With 2015 being the year that USDA began enforcing its phased-in animal disease traceability system, BEEF editors wanted to know how readers were reacting. When asked if they think the U.S. needs a national animal traceability system, 51.3% of respondents say yes, while 29.2% say no and 19.5% haven’t made up their minds yet (Figure 15).
For those who agree on the need for national disease traceability, 83.9% say it gives the industry a quicker response to animal disease outbreaks. Beyond that, 78.2% say it will give consumers better assurance, and 45.9% think it will help with market access for U.S. beef. Responses total more than 100% because of multiple responses (Figure 16).
For those who don’t think the U.S. needs a national animal traceability system, 62.7% say it’s unnecessary because tools such as branding are already in place. What’s more, 56.3% don’t trust the government to administer it, and 54.2% think it will add hassle and cost. Numbers total more than 100% because of multiple responses. “Will consumers pay for it?” asks one reader. “Let the market decide if it’s needed, and the producers that want to age and source can reap the benefit,” adds another.
All in all, the 2015 BEEF State of the Industry report shows producers are looking to the future with a realistic outlook. Grau says the results indicate producers foresee market dynamics changing to a period where profits will be a little harder to come by.
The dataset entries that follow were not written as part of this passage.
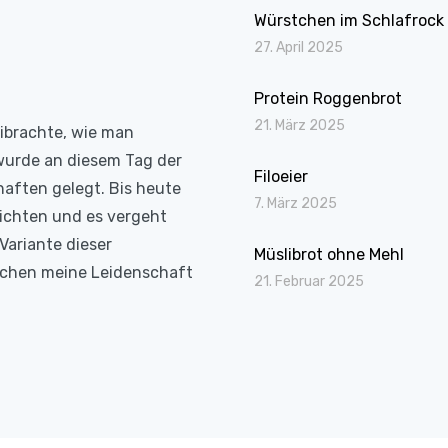
Würstchen im Schlafrock
27. April 2025
Protein Roggenbrot
21. März 2025
eibrachte, wie man
wurde an diesem Tag der
Filoeier
haften gelegt. Bis heute
7. März 2025
richten und es vergeht
Variante dieser
Müslibrot ohne Mehl
Kochen meine Leidenschaft
21. Februar 2025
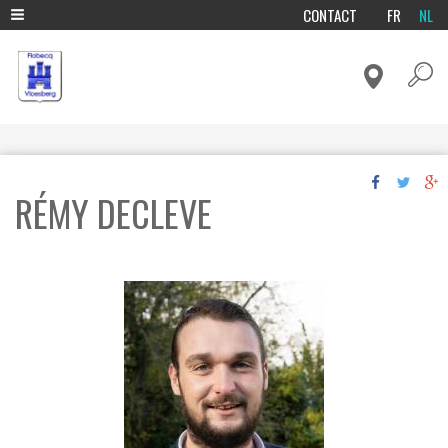
S
CONTACT
FR
NL
k
T
ADMINISTRATIE & BELEID
i
O
p
ADMINISTRATIEVE FORMALITEITEN
O
SAMENLEVEN & SOLIDARITEIT
t
BELEID
L
S
o
BIEN-ÊTRE ANIMAL
S
E
LEEFOMGEVING & MOBILITEIT
GEMEENTEDIENSTEN
DISCOURS
m
GEZONDHEID
C
OPENBARE ONDERZOEKEN
FINANCES COMMUNALES
OPENBARE VERLICHTING
a
O
MILIEU
OCMW
COVID-19
RÈGLEMENTS COMMUNAUX
NOTE DE POLITIQUE GÉNÉRALE
i
WATER - GAS - ELECTRICITEIT
N
COMPOSTERING
PREVENTIE EN VEILIGHEID
MEDISCHE EN PARAMEDISCHE ZORG
OCMW CONTACTEN
CORONAVIRUS - INFORMATIE EN ADVIES
n
PACTE DE MAJORITÉ
MOBILITEIT
ARRÊTÉS - RÈGLEMENTS - ORDONNANCES
JEUGD & OPVOEDING
D
SPREEKUREN SOCIALE DIENST
CORONAVIRUS - INSTRUCTIES
ENERGIE ET CLIMAT
COMPOSTGIDS OPLEIDING
c
NUTTIGE TELEFOONNUMMERS
POLITIE
APOTHEEK
M
GEMEENTELIJKE COLLEGE
RÉMY DECLEVE
TAXES ET REDEVANCES COMMUNALES
ACCUEIL TEMPS LIBRE
o
OCMW DIENSTEN
CULTUUR & VRIJETIJDSBESTEDING
FAUNA EN FLORA
NUTTIGE NUMMERS
ARTSEN
E
GEMEENTERAAD
KINDEROPVANG
n
N
AFVAL & PUBLIEKE PROPERHEID
BIBLIOTHEEK EN LUDOTHEEK
OCMW RAAD
BRAND
KINESISTEN – OSTEOPATEN
BUDGETBEGELEIDING EN SCHULDBEMIDDELING
JUNIOR GEMEENTERAAD
RAADSLEDEN
ONDERWIJS
ECONOMIE & WERKGELEGENDHEID
t
U
TOERISME
LOGOPÈDES
BUITENSCHOOLSE OPVANG EN HULP BIJ HUISWERK
GLASBAKKEN
RÈGLEMENT D'ORDRE INTÉRIEUR
e
AIDE À L'EMPLOI
SPORT
PSYCHOLOGIE
HUISHOUDHULP
KALENDER VAN OPHALING VAN HUISVUIL
n
PROCÈS-VERBAUX
SOCIAAL-ECONOMISCHE STATISTIEKEN
TANDARTSEN
HUISVESTING
OPÉRATIONS PROPRETÉ
GESCHIEDENIS EN ERFGOED
CENTRE SPORTIF JACKY LEROY
t
ORDRES DU JOUR
PROCÈS VERBAUX 2022
WINKELS & BEDRIJVEN
VERPLEEGKUNDE
HULP AAN SENIOREN
POINTS D'APPORTS VOLONTAIRES
PROCÈS-VERBAUX 2017
ORDRES DU JOUR - 2017
BENZINEPOMP & BRANDSTOFFEN
MEDISCHE PEDICURE
INTEGRATIE OP DE ARBEIDSMARKT
RECYCLE!
PROCÈS-VERBAUX 2018
ORDRES DU JOUR - 2018
BLOEMEN – PLANTEN – TUINEN
JURIDISCHE BIJSTAND
CONTAINERPARK
PROCÈS-VERBAUX 2019
ORDRES DU JOUR - 2019
BOEKHANDEL - PAPIERWAREN
SOCIALE DIENSTVERLENING
PAPIER-KARTON & PMD
PROCÈS-VERBAUX 2020
ORDRES DU JOUR - 2020
BOUW - RENOVATIE - WERF
TUSSENKOMST "SOCIAAL VERWARMINGSFONDS"
HUISVUIL
PROCÈS-VERBAUX 2021
ORDRES DU JOUR - 2021
DOE-HET-ZELFMATERIAAL
PROCÈS-VERBAUX 2023
ORDRES DU JOUR - 2022
DRUKKERIJ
“This is far from doom and gloom, but they are being realistic,” he says. “Herd expansion is underway, and the long-term effects will most likely constitute lower beef prices across the board. Also, some believe the ability of other protein sources to quickly increase production [compared with beef] to meet the consumers’ demand will have an adverse effect on prices in the long term.”
Overall, based on these results, Grau says beef producers are thinking pragmatically about their business and not thinking that the easy profits will be the norm. “I think the corn and soybean market over the past three years has been a reminder for all farmers and ranchers that bull markets do end,” he says.